Samstag, 3. Oktober 2009

Die Milch machts

Und Frau Merkel schlichtet mal wieder. Ruhig und gelassen, wie es ihre Art ist. Sie sagt den Milchbauern, dass sie sich in der EU für einen fairen Preis der Milch einsetzen will.

Und - sie hat ihre Ruhe. Ruhe ... Das wollte sie doch ... nichts weiter als Ruhe!

Hat sie damals vor Monaten in der EU an die Milchbauern gedacht, als sie der Quotenerhöhung zustimmte? Wohl nicht. Warum sollte sie jetzt sich vehement für die Milchbauern einsetzen? Wenn sie das gewollte hätte, dann hätte sie das schon längst tun können. Damals, als die Milchbauern schon einmal die Milch weggeschüttet hatten. Damals. Große Aufregung, die Konzerne erhöhten die Preise im Supermarkt, ihre Gewinne blieben gleich, der Umsatz ging zurück und auf sachten, leisen Pfoten kam die billige Milch zurück.

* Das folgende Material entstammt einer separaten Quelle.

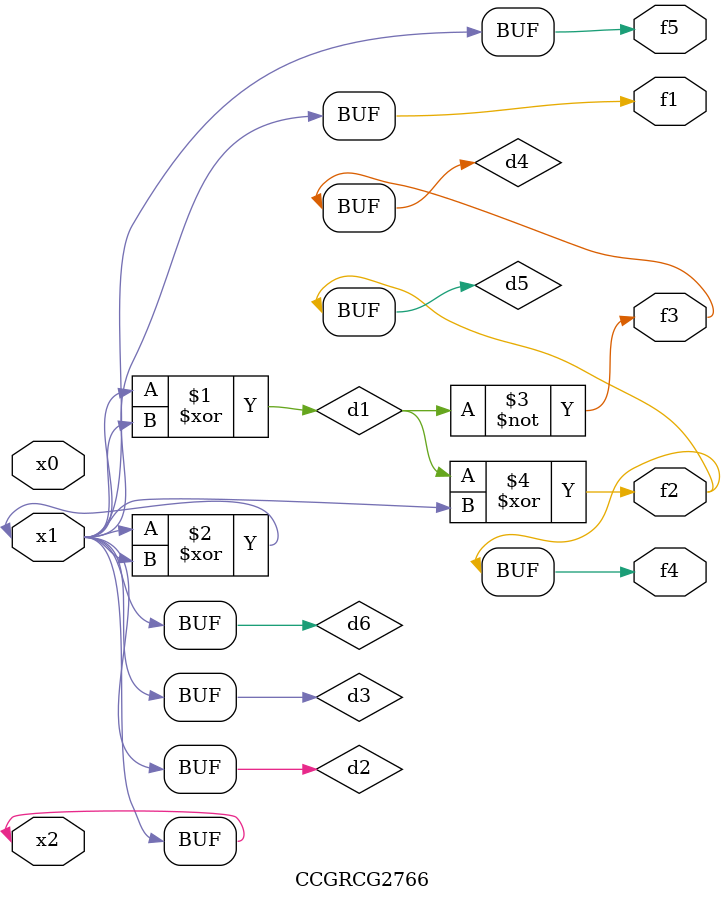
<source format=v>
module CCGRCG2766(
	input x0, x1, x2,
	output f1, f2, f3, f4, f5
);

	wire d1, d2, d3, d4, d5, d6;

	xor (d1, x1, x2);
	buf (d2, x1, x2);
	xor (d3, x1, x2);
	nor (d4, d1);
	xor (d5, d1, d2);
	buf (d6, d2, d3);
	assign f1 = d6;
	assign f2 = d5;
	assign f3 = d4;
	assign f4 = d5;
	assign f5 = d6;
endmodule

</source>
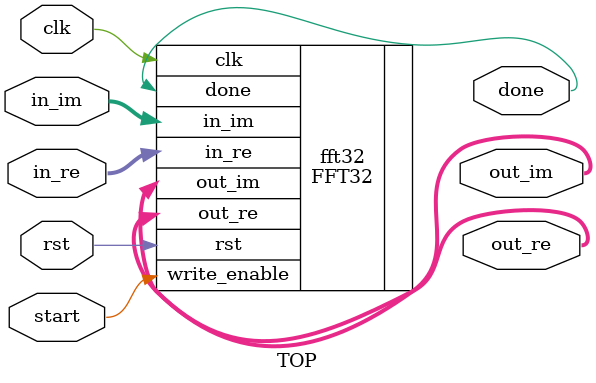
<source format=v>
module TOP(
	input clk,
	input rst,
	input start,
	input signed [15:0] in_re,
	input signed [15:0] in_im,
	output wire signed [15:0] out_re,
	output wire signed [15:0] out_im,
	output wire done
);

	FFT32 fft32(.clk(clk), .rst(rst), .write_enable(start), .in_re(in_re), .in_im(in_im),
					.out_re(out_re), .out_im(out_im), .done(done));
			
	
	always @(posedge clk or negedge rst) begin
		if(!rst) begin
			//done <= 1'b0;
		end
	end
	
endmodule


	
</source>
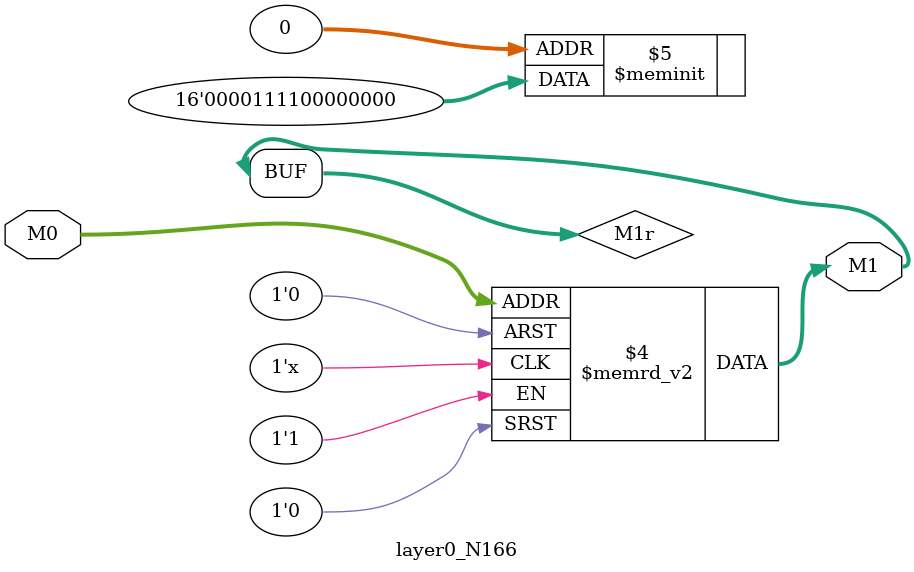
<source format=v>
module layer0_N166 ( input [2:0] M0, output [1:0] M1 );

	(*rom_style = "distributed" *) reg [1:0] M1r;
	assign M1 = M1r;
	always @ (M0) begin
		case (M0)
			3'b000: M1r = 2'b00;
			3'b100: M1r = 2'b11;
			3'b010: M1r = 2'b00;
			3'b110: M1r = 2'b00;
			3'b001: M1r = 2'b00;
			3'b101: M1r = 2'b11;
			3'b011: M1r = 2'b00;
			3'b111: M1r = 2'b00;

		endcase
	end
endmodule

</source>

Das ist die eine Seite. Es gibt aber auch noch eine andere, an die man auch denken sollte.

Wir leben in einem kapitalistischen System. Kapitalismus bedeutet Erzielung von Höchstprofiten. Und Kapitalismus bedeutet auch Überproduktion - Krise - Pleiten - wieder Überproduktion. So dreht sich nun mal ein kapitalistisches Marktkarusell. Und so muss es sich auch drehen, solange wir gezwungen sind, in dieser Gesellschaftsordnung zu leben. Überproduktion und Marktbereinigung sind systemimmanent und wichtig für die Weiterentwicklung des Systems, ob es uns nun gefällt oder nicht. Es kann nicht sein, dass jeder produzierende und nichtproduzierende Zweig der Gesellschaft Steuergelder für sich in Anspruch nehmen will, damit er überleben kann.

Was wichtig wäre, mit den Auswirkungen dieser Wirtschaftsweise anders umzugehen. 

Dazu ist normalerweise der Staat da, wenn er wollte, nämlich den Ausgleich zwischen der Wirtschaft und seinen Bürgern zu schaffen. Die Wirtschaft an den Kosten des "Aussortierens" und der Auswirkungen der Pleiten zu beteiligen.

Was macht dieser Staat? Er lässt die Menschen allein, ökonomisiert sie. Aber so kann keine gute Gesellschaft funktionieren. So wird eine demokratische Gesellschaft zerstört. Es wäre doch, wenn man nur wollte, genug Sachverstand da, Wege des Ausgleichs zu finden und nicht nur die ökonomische Seite zu hofieren. Sicherlich ist sie die Grundlage der Gesellschaft, aber - der Staat ist dafür da, dass er mit den eingenommenen Steuern für seine Bürger sorgt, wie damals in unserer menschlichen Anfangszeit die Stammeshäuptlinge für ihren Stamm sorgen mussten. Das ist Sinn des Staates! Kein Stamm der Welt hätte damals vor urewig langen Zeiten ihren Häuptling abgeschafft, seine Rechte beschnitten, da der Stamm, sonst dem Untergang geweiht gewesen wäre.

Und was machen wir heute? Wir sind im Grunde genommen immer noch die gleichen Menschen wie zur Steinzeit. Warum missachten wir damalige Grundregeln, nur weil eine kleine Gruppe von Menschen egoistischer Weise es so will? Warum klatschen wir denen noch Beifall, obwohl sie gegen unsere aller Interessen handeln? Warum heben wir sie auf ein Podest? Sie haben mit uns nichts am Hut und wir dürfen mit ihnen auch nichts am Hut haben. Sie sind die Zerstörer der demokratischen Gesellschaft.

Und nun noch ein Wort zu den Milchbauern. Hier läuft etwas ganz schief. Der richtige Weg wäre doch wohl, sich von den Hochleistungskühen zu verabschieden, die mit Medis hochgepäppelt werden müssen, die anfällig sind und reine Diven. Wäre es nicht der richtigere Weg, auf robuste Kühe umzustellen, die nicht soviel Milch geben? Dann gäbe es das Problem der Milchseen nicht. Aus Profitstreben haben die Bauern sich selbst den Todestoß versetzt. Auch das ist Kapitalismus und gesetzmäßig.